One other question. Is it possible to have more than one submit_host? And/or to select what particular ssh_host to use?

The reason for this question is that we have 8 interactive only nodes, named frisco[1-8].chpc.utah.edu, that don’t face any cluster and which we use for interactive work. Each of these machines has different hardware specs, so, users commonly request a specific machine (e.g. frisco8 that has more CPUs/memory if they need them).

Thanks,
MC

I didn’t anticipate that as a feature; I have an idea about how I could make the second part work.

Right now you could target nodes individually by giving them each a different cluster config, but that’s not an ideal solution because the Batch Connect framework does not yet* support changing the target cluster.

* I am not sure when we will support changing clusters from Batch Connect forms.

Sounds good, I’ll mess with it once we get that VM set up - which may take a little while since we want to make it a part of a large project.

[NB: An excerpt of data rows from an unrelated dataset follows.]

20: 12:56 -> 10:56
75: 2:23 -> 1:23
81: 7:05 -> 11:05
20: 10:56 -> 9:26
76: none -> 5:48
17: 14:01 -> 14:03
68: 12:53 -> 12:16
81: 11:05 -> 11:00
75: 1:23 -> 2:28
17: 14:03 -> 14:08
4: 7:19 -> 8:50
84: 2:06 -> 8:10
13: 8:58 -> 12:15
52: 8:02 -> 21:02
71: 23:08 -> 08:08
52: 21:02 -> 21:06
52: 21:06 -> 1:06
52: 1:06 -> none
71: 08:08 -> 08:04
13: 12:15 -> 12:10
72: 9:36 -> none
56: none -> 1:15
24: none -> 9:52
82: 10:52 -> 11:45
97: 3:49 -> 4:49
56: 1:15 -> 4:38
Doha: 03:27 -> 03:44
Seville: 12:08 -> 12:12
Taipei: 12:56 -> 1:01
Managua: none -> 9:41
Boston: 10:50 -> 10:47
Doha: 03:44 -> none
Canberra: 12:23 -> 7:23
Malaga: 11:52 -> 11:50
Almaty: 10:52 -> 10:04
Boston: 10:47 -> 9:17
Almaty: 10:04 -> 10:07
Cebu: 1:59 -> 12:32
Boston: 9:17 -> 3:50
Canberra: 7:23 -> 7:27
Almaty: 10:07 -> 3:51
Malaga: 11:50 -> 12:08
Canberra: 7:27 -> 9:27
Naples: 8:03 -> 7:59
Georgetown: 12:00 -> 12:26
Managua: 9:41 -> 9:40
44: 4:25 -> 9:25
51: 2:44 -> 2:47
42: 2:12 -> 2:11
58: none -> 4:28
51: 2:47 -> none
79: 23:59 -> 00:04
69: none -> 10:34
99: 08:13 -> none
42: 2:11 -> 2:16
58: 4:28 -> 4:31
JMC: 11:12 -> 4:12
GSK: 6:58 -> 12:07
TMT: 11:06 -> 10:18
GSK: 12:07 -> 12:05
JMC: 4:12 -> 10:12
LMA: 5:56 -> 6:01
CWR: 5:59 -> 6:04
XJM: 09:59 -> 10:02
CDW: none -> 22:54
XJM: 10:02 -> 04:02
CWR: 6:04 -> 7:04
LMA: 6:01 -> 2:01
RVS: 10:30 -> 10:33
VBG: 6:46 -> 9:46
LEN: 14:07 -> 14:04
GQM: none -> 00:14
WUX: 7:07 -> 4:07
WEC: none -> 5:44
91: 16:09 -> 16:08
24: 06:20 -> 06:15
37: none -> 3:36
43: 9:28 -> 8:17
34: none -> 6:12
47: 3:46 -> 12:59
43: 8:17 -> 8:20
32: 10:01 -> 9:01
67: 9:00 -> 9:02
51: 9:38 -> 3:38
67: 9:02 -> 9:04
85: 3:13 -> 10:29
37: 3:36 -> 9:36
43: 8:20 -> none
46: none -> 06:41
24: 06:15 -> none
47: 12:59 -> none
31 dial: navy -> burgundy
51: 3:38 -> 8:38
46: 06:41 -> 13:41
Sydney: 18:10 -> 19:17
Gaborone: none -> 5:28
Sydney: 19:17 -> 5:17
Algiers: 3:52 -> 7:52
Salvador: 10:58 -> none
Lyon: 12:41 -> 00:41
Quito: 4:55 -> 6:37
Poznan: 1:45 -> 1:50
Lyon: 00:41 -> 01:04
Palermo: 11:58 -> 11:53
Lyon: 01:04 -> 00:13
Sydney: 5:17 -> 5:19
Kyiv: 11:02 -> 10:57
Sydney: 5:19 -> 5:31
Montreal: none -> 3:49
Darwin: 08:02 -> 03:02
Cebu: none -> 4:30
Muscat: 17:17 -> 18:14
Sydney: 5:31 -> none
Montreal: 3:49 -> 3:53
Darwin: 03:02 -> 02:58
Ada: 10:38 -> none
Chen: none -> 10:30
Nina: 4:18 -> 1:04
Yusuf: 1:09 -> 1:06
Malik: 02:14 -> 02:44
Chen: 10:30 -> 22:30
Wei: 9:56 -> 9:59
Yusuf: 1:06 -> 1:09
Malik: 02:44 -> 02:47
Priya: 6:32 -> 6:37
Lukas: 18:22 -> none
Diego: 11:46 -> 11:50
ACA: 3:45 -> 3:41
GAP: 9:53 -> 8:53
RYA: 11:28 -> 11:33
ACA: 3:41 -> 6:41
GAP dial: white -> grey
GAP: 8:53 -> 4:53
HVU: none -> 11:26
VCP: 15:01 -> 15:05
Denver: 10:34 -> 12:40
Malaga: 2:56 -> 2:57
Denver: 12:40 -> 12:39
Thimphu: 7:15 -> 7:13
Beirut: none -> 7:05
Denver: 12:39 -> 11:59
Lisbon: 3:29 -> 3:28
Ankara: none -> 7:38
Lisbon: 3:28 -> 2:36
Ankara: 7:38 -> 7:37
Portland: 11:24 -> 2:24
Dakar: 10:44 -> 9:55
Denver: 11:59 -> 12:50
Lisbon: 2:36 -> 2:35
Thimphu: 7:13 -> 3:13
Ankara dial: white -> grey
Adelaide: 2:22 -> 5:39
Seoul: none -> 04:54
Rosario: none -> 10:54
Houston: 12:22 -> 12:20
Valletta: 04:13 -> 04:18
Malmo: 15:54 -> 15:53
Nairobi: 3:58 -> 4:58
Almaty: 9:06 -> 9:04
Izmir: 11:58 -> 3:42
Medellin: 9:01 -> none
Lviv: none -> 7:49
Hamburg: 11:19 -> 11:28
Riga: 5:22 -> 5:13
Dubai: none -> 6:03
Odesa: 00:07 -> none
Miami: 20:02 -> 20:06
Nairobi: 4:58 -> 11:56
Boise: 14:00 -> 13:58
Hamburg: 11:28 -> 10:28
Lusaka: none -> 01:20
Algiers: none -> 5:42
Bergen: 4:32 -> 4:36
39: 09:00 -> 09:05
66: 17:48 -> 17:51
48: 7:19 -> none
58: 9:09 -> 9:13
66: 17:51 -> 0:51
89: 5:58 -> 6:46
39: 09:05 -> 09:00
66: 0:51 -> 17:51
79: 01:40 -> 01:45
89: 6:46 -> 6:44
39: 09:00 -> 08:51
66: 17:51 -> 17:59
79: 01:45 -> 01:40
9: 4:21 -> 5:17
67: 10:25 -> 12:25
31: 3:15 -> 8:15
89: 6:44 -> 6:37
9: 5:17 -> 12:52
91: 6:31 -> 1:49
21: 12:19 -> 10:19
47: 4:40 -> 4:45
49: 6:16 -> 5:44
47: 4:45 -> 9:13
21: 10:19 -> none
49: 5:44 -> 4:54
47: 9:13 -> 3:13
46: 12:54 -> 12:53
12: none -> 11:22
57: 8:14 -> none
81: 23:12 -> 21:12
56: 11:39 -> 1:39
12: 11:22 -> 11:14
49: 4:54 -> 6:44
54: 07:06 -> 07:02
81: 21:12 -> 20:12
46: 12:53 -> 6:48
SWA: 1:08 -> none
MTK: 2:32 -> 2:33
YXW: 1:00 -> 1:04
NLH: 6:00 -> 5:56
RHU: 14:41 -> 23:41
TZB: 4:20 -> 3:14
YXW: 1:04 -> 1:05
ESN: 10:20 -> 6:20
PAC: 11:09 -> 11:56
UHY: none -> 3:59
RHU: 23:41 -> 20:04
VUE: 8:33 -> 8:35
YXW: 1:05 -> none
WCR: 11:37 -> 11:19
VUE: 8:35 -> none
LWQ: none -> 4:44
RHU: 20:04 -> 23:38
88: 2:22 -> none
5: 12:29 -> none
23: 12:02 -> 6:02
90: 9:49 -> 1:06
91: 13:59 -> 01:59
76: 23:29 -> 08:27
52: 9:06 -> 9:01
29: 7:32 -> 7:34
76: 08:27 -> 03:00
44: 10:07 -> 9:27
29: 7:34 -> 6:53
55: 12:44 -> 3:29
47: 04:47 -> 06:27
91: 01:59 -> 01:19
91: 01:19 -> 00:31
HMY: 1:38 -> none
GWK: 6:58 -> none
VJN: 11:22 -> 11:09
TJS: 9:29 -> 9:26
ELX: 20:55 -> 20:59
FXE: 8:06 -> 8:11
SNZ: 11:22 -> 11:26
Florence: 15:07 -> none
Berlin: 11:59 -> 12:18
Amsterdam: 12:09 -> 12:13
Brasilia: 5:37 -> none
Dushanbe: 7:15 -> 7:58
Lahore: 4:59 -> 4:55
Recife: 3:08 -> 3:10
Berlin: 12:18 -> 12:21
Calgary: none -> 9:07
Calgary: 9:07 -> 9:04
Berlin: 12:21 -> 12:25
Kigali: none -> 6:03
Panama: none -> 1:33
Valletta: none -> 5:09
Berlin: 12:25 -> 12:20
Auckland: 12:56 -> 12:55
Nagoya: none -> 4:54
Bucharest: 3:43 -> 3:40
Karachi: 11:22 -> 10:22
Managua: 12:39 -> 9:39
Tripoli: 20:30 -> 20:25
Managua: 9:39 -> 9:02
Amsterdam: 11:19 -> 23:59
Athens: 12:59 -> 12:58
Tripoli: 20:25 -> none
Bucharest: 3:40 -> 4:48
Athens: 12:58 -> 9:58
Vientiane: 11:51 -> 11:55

In either case, we would really love to have the choice of different target clusters in Batch Connect, we’re waiting for that to make the Interactive Apps interface simpler for the 6+ clusters we have. If you could prioritize this that would be great.

Thanks,
MC

Hi Morgan,

one more question. How do you handle the authentication on the ssh_host going from the OOD server? It looks like it’s ssh keys, but, we’re not sure from the docs. And, if so, are they user or host based?

Thanks,
MC

Martin,

The adapter does indeed rely on SSH keys. At OSC we have host based keys set up. I have opened an issue against our docs to clarify that.

I also put together a pull request to add an override for submit_host to the adapter. What it does is allow you to set a “native” attribute in a Batch Connect app’s submit.yml.erb and that would then send the job to a specific host. The overridden host must be in the ssh_hosts list.

If you wanted to demo that a sudoer should create /etc/ood/config/dashboard/initializers/add_submit_host_override.rb with the following content:

require "ood_core"
require "ood_core/job/adapters/linux_host/launcher"

class OodCore::Job::Adapters::LinuxHost::Launcher
  # @param hostname [#to_s] The hostname to submit the work to
  # @param script [OodCore::Job::Script] The script object defining the work
  def start_remote_session(script)
    cmd = ssh_cmd((script.native && script.native['submit_host_override']) ? script.native['submit_host_override'] : submit_host)

    session_name = unique_session_name
    output = call(*cmd, stdin: wrapped_script(script, session_name))
    hostname = output.strip

    "#{session_name}@#{hostname}"
  end
end

Assuming that your form control is named target_submit_host your Batch Connect app’s submit.yml.erb would then add the native attribute like so:

batch_connect:
  # ...
script:
  # ...
  native:
    submit_host_override: <%= target_submit_host %>

Sounds good, thanks. I am planning to roll a new OOD server with the host adapter after the Holidays so I’ll be in touch once we have that. Happy Holidays.

This feature is a part of the core library now. Just FYI so you don’t need that initializer now.

You can directly do something like this.

batch_connect:
  # ...
script:
  # ...
  native:
    submit_host_override: <%= target_submit_host %>

Jeff,

Should this submit_host_override be working in v1.8.12 ?

I’m trying with below in my submit.yml.erb and I’m getting “no implicit conversion of Hash into Array”

batch_connect:
  # We use the basic web server template for generating the job script
  #
  # @note Do not change this unless you know what you are doing!
  template: "basic"

script:
  native:
    submit_host_override: "n0003.testbed0"

Thanks for any tips.
–Krishna.

This answer was for the linux_host adapter type. What kind of cluster are you trying to submit this with?

Yeh I’m using ‘slurm’ adapter in my cluster so nevermind. I incorrectly inferred that you might be saying that submit_host_override will work for slurm adapter also. I will go ahead and start playing with linux_host adapter in my deployment now.